◆ TASK PROMPT
Only the final stretch of lines is needed: output exactly the line containing "(619, 1555) none -> [1255,448,1291,463] i *" and all lines following it in the listing below.

AVAILABLE RECORDS below:

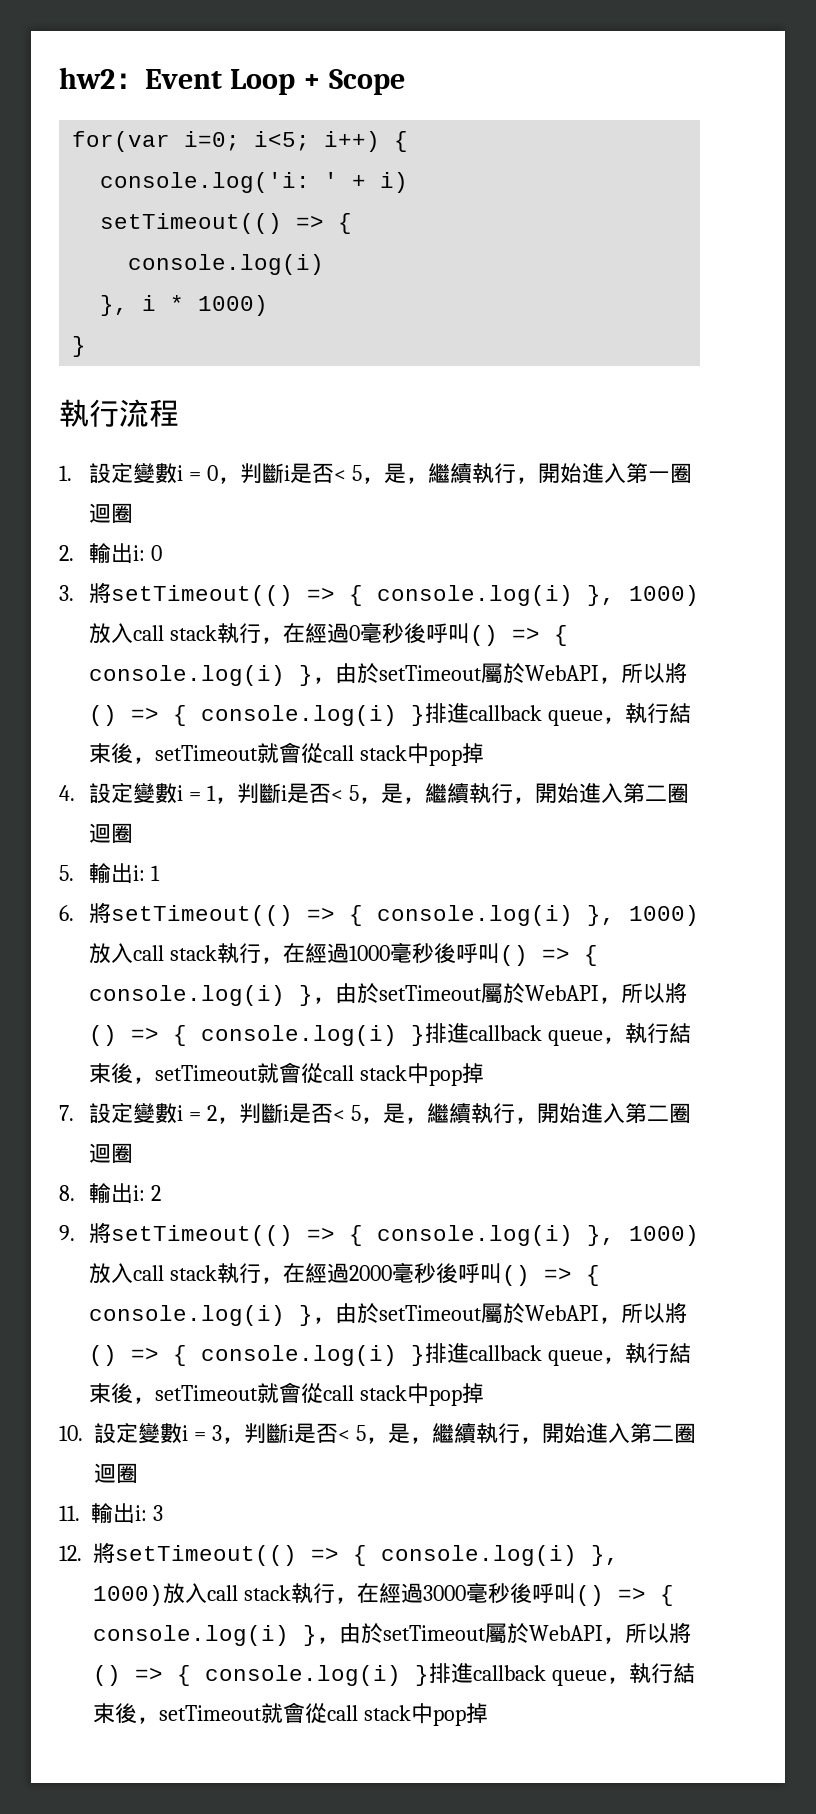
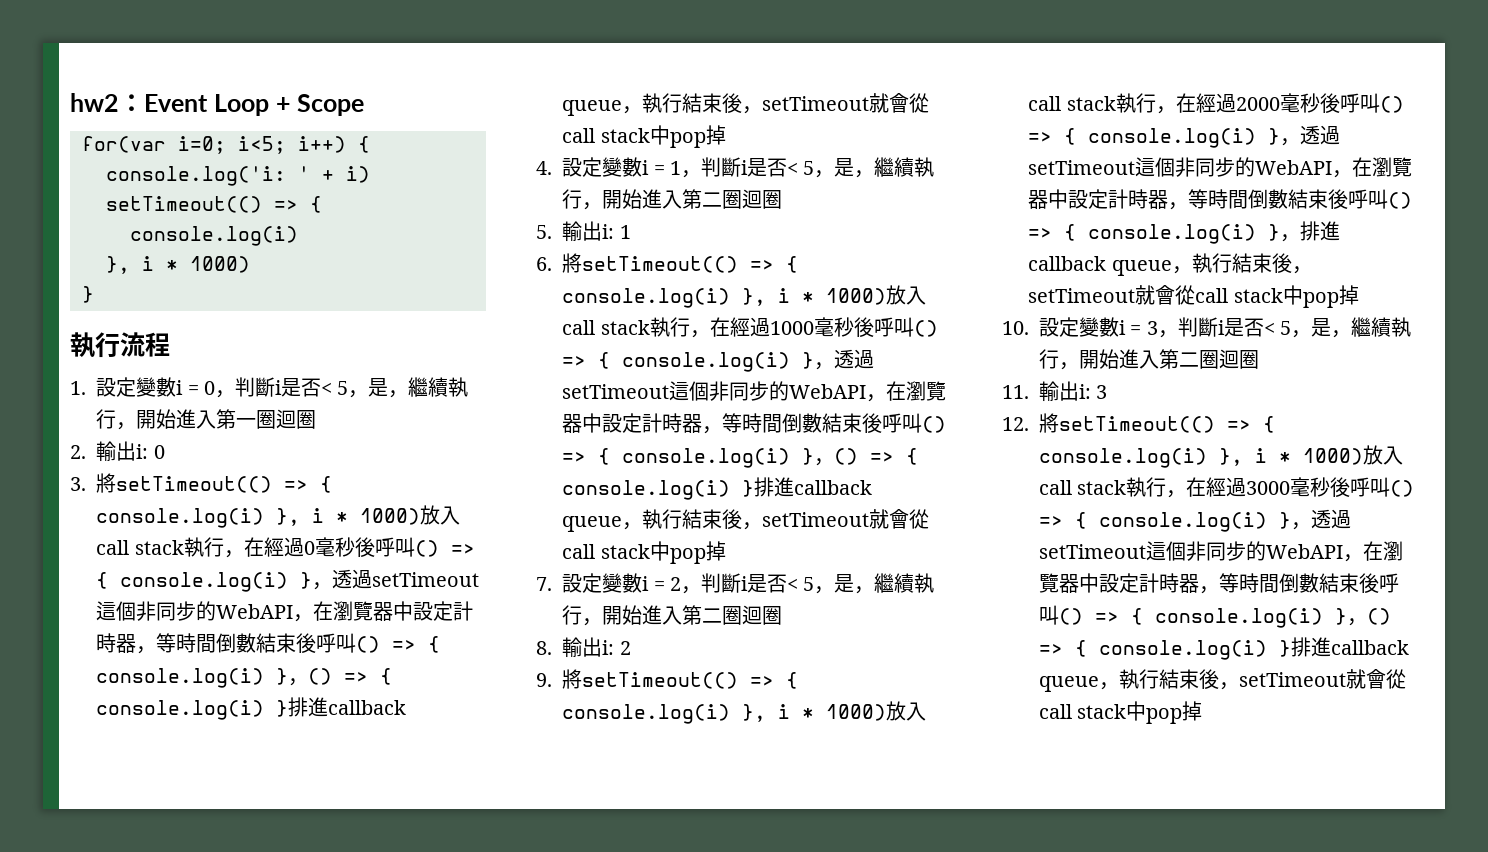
(616, 595) none -> [312,508,349,523] i *
[335,662,688,684] 由於setTimeout屬於WebAPI，所以將 -> [332,569,480,589] [96,601,474,622] [96,633,441,654] [96,668,309,688] 透過setTimeout這個非同步的WebAPI，在瀏覽器中設定計時器，等時間倒數結束後呼叫() => { console.log(i) }，
(616, 915) none -> [778,288,815,303] i *
[335,982,688,1004] 由於setTimeout屬於WebAPI，所以將 -> [834,349,875,369] [562,381,947,402] [562,413,947,434] [562,448,835,468] 透過setTimeout這個非同步的WebAPI，在瀏覽器中設定計時器，等時間倒數結束後呼叫() => { console.log(i) }，
(616, 1235) none -> [778,704,815,719] i *
[335,1302,688,1324] [89,1345,426,1366] 由於setTimeout屬於WebAPI，所以將() => { console.log(i) } -> [1300,125,1341,145] [1028,157,1413,178] [1028,189,1413,210] [1028,224,1301,244] 透過setTimeout這個非同步的WebAPI，在瀏覽器中設定計時器，等時間倒數結束後呼叫() => { console.log(i) }，
(619, 1555) none -> [1255,448,1291,463] i *
[339,1622,691,1644] 由於setTimeout屬於WebAPI，所以將 -> [1311,509,1351,529] [1039,541,1403,562] [1039,573,1399,594] [1039,605,1367,628] 透過setTimeout這個非同步的WebAPI，在瀏覽器中設定計時器，等時間倒數結束後呼叫() => { console.log(i) }，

End of AVAILABLE RECORDS.

◆ FINISHED EXERCISE
(619, 1555) none -> [1255,448,1291,463] i *
[339,1622,691,1644] 由於setTimeout屬於WebAPI，所以將 -> [1311,509,1351,529] [1039,541,1403,562] [1039,573,1399,594] [1039,605,1367,628] 透過setTimeout這個非同步的WebAPI，在瀏覽器中設定計時器，等時間倒數結束後呼叫() => { console.log(i) }，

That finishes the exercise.